- _Saved data entries_:
===============

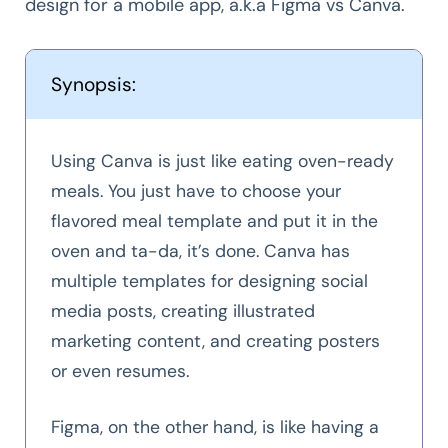
design for a mobile app, a.k.a Figma vs Canva.
Synopsis:
Using Canva is just like eating oven-ready
meals. You just have to choose your
flavored meal template and put it in the
oven and ta-da, it’s done. Canva has
multiple templates for designing social
media posts, creating illustrated
marketing content, and creating posters
or even resumes.
Figma, on the other hand, is like having a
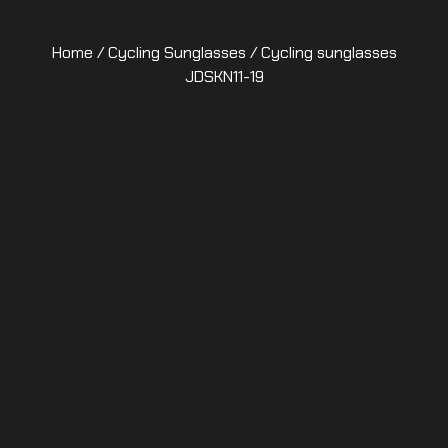
Home
/
Cycling Sunglasses
/ Cycling sunglasses
JDSKN11-19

===============

- _WHAT THIS TASK INVOLVES_:
Rename "Canva" to "Adobe Express" everywhere in the text of all the records, keeping every other word the same. Leave the pictures out of your answer.

- _EXPECTED ANSWER_:
design for a mobile app, a.k.a Figma vs Adobe Express.
Synopsis:
Using Adobe Express is just like eating oven-ready
meals. You just have to choose your
flavored meal template and put it in the
oven and ta-da, it’s done. Adobe Express has
multiple templates for designing social
media posts, creating illustrated
marketing content, and creating posters
or even resumes.
Figma, on the other hand, is like having a
Home
/
Cycling Sunglasses
/ Cycling sunglasses
JDSKN11-19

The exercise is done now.